• [Goal] In all the entries below, substitute "species" for every "scientific name" and write the lines out again with nothing else changed. Omit the pictures.

* start Supplied entries *

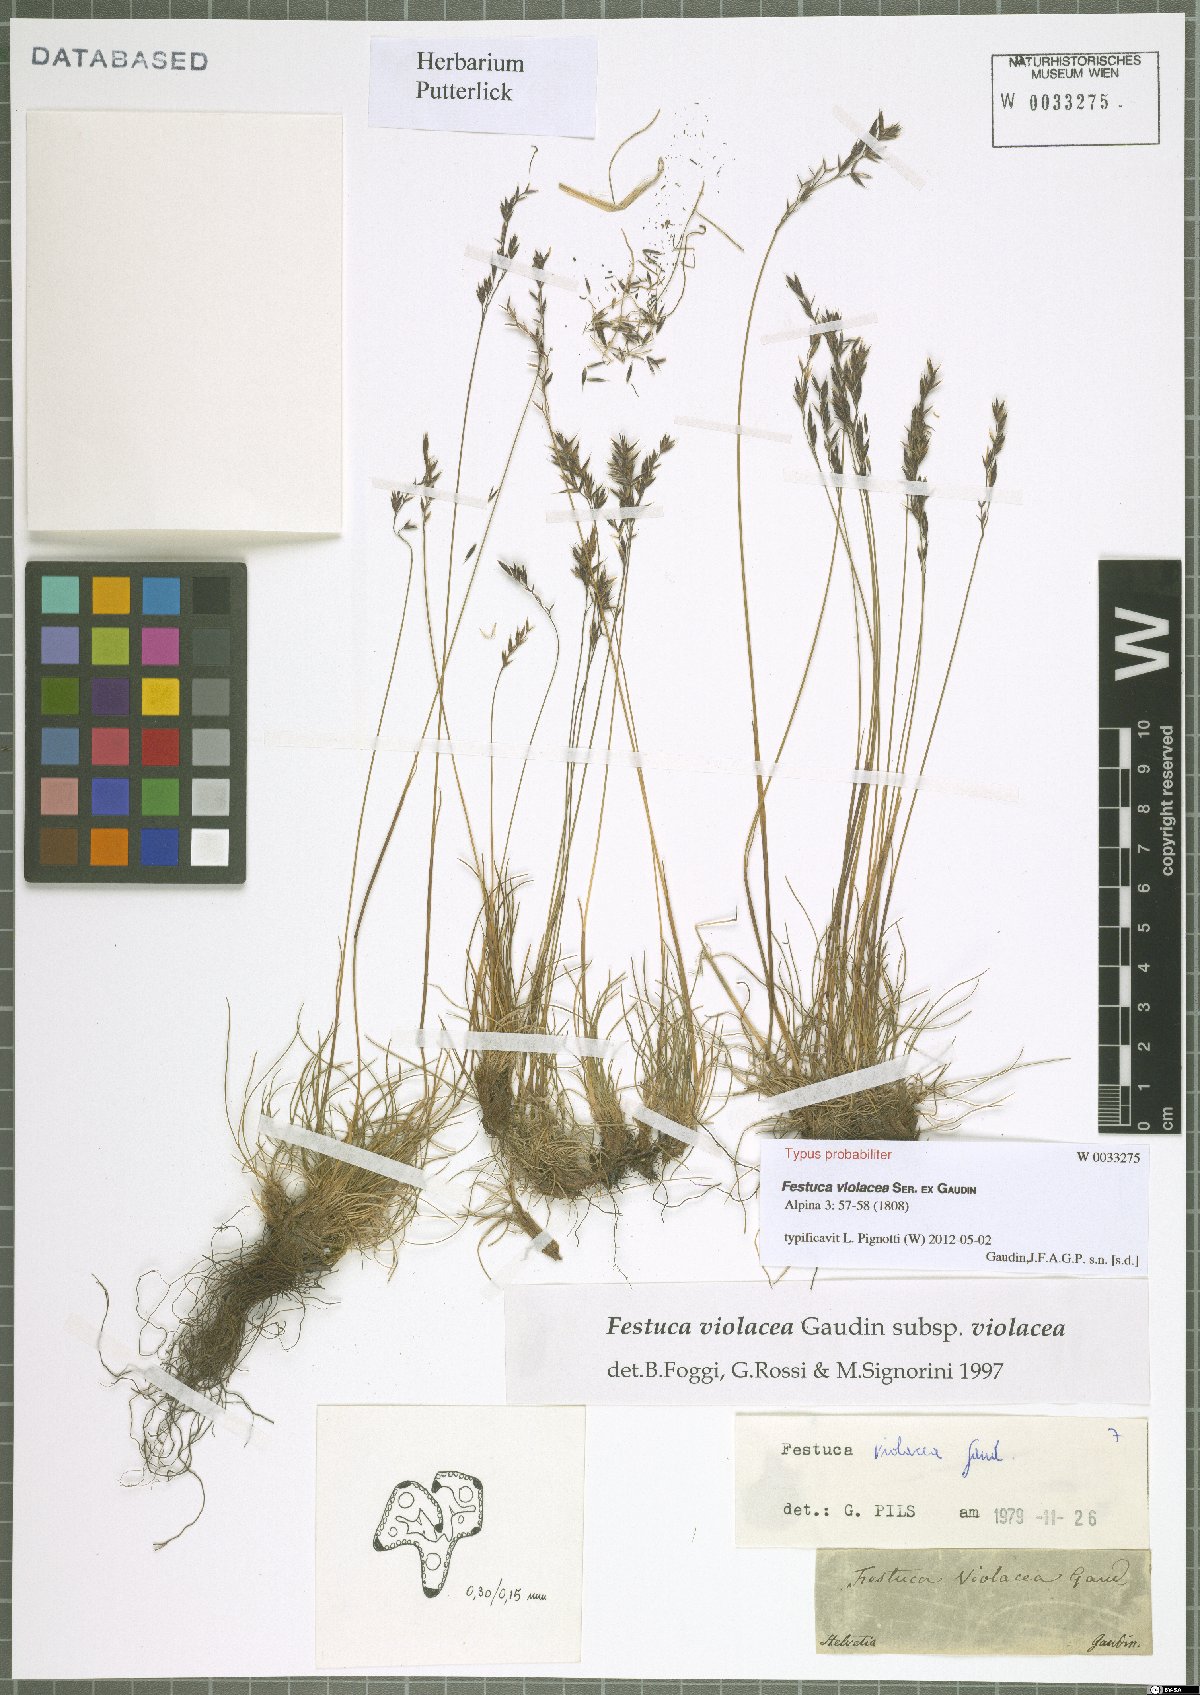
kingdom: Plantae
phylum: Tracheophyta
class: Liliopsida
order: Poales
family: Poaceae
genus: Festuca
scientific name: Festuca violacea
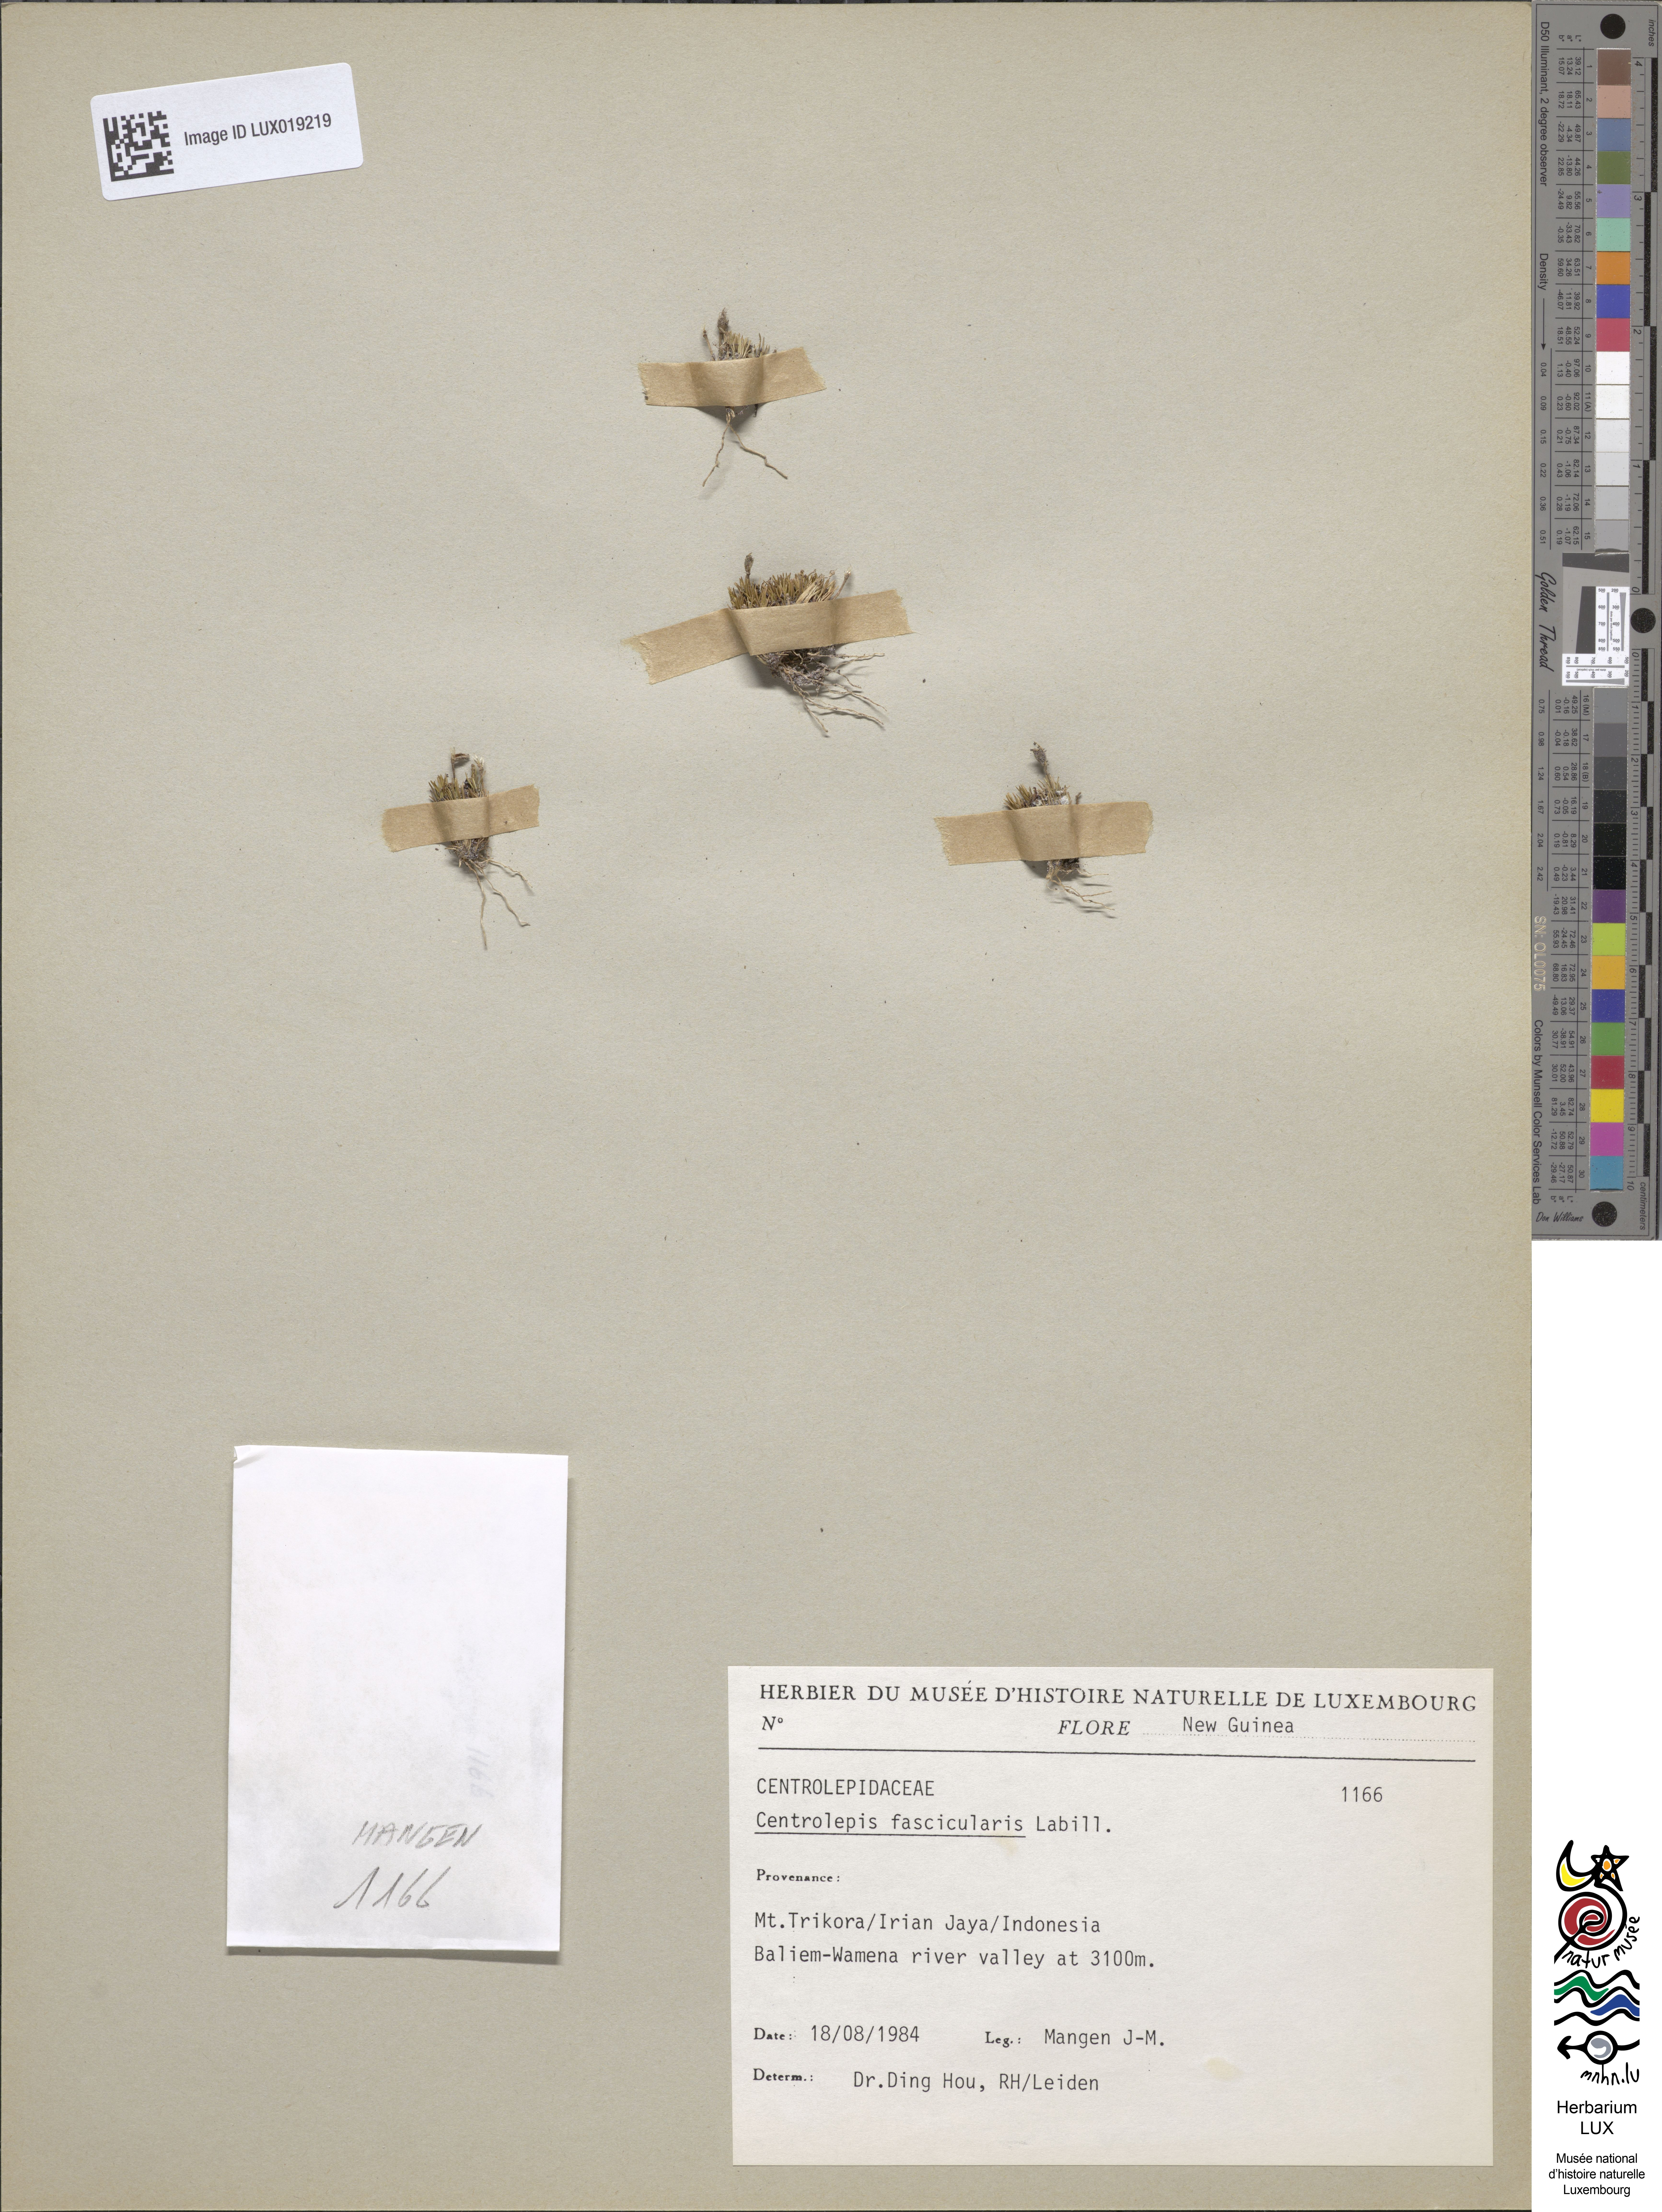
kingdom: Plantae
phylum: Tracheophyta
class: Liliopsida
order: Poales
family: Restionaceae
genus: Centrolepis
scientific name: Centrolepis fascicularis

* end Supplied entries *

• [Solved exercise]
kingdom: Plantae
phylum: Tracheophyta
class: Liliopsida
order: Poales
family: Poaceae
genus: Festuca
species: Festuca violacea
kingdom: Plantae
phylum: Tracheophyta
class: Liliopsida
order: Poales
family: Restionaceae
genus: Centrolepis
species: Centrolepis fascicularis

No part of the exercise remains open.